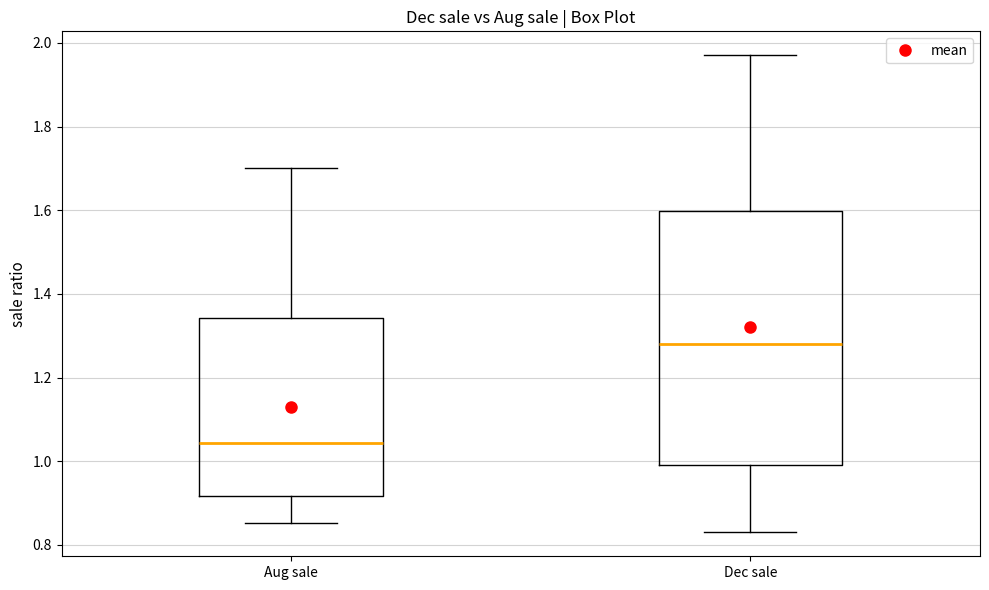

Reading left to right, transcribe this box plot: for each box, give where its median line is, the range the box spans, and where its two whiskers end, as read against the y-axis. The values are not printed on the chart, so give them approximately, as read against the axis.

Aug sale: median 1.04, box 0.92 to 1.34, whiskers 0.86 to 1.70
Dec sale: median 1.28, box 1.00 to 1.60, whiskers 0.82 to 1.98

...

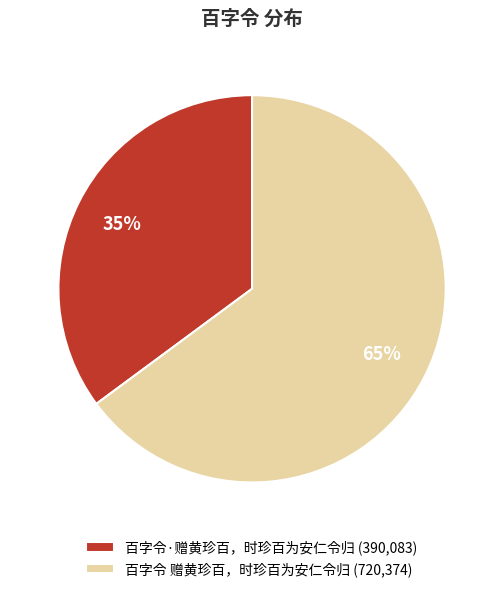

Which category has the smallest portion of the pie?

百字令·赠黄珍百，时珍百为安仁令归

**Assigned task**
Reproduce the lines in the entries above, without any change, starting at the line that contains "Aug sale: median" and ending at the line that contains "Dec sale: median", with both of those lines included.

**Your response**
Aug sale: median 1.04, box 0.92 to 1.34, whiskers 0.86 to 1.70
Dec sale: median 1.28, box 1.00 to 1.60, whiskers 0.82 to 1.98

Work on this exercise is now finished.